A brief history of new sequencing technology
The current generation of DNA sequencing machines, which feed our hungry processing pipeline, do not simply generate “the” genomic sequence of an organism. Instead, they chop the DNA into many short, overlapping fragments (think strings of 200-400 chars). Then, they give you the “substrings” at either end of a fragment, usually 54 or 76 chars (aka “bases”). They do not tell you precisely how long the fragment is, or the bases in between the ends, or where in the genome the fragment originally came from. But no worries: to compensate for this massive lack of information, you get lots of it. As in millions of fragment ends (aka “reads”). It then falls to alignment algorithms such as SNP-o-matic to solve the vast puzzle of putting the reads into their rightful place, using an existing “reference” genome as blueprint. Sometimes, a read is a perfect match to this reference; sometimes, it almost matches, but contains some mismatch (either a sequencing error, or a real variation); and sometimes, all the king’s horses and all the king’s men…
The data tsunami
Since the genomic position of the fragments is random, one has to generate a lot of them to be sure to have the entire genome represented in the form of fragments. Ideally, every position in the genome should be represented in several fragments, to detect erroneous bases, as well as “mixed” variants from multiple cells within the same DNA sample. The mean number of fragments overlapping each position in the genome is called depth. In our samples, the depth can range from less than 10 to several hundred. Of course, each base in each fragment needs to be stored, as well as every quality value (the machine’s guess of how accurate the base is), plus fragment identified, position information, metadata, etc. This adds up pretty quickly; even for our “house parasite”, Plasmodium falciparum, with a meagre 24 megabases (24 million characters, or 24 megabyte) of DNA, the (compressed) sequencing data for a single sample usually takes up 2-4 GB of storage.
The visual puzzle
In 2009, I published about LookSeq, a web-based tool for browsing these vast data sets in visual form. Since then, it went through several iterations, and I only recently finished the latest one. (Check out some public samples yourself, or get an overview about the programme and the code!) LookSeq allows the user to browse multiple samples, aligned with various algorithms, in various display modes, zooming from an entire chromosome down to individual bases.

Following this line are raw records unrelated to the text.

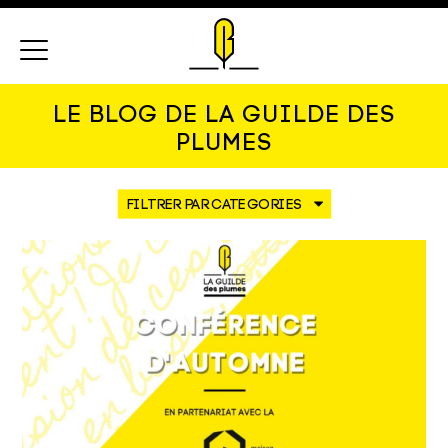
Menu
LE BLOG DE LA GUILDE DES
PLUMES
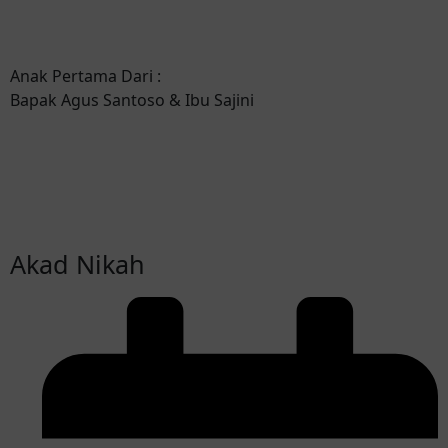
Anak Pertama Dari :
Bapak Agus Santoso & Ibu Sajini
Akad Nikah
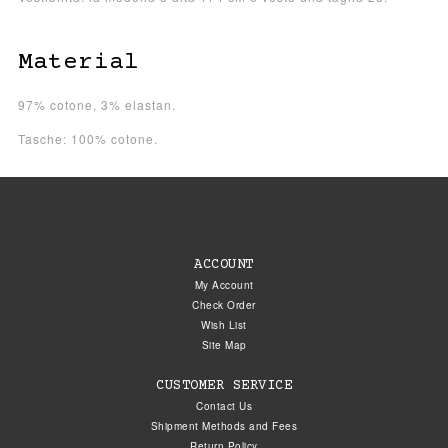
Material
97% cotone, 3% elastan.
Tasche: 100% cotone.
ACCOUNT
My Account
Check Order
Wish List
Site Map
CUSTOMER SERVICE
Contact Us
Shipment Methods and Fees
Return Policy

A quick guide: What you see are the reads aligned to the reference genome (x-axis). The bases matching the reference genome are blue, mismatches are in red. You can zoom in by double-clicking, zoom in and out or to pre-set sizes (2kb, 50kb) using buttons. Once zoomed in, you can drag the display to reveal the adjacent alignments. The default display mode shows the apparent size of the respective fragment as position on the y-axis; this is useful to detect structural variations like insertions and deletions (see figure on the left). There are also a coverage view (depth per base) and a pileup view (reads piled on top of each other; see “depth of coverage” figure above).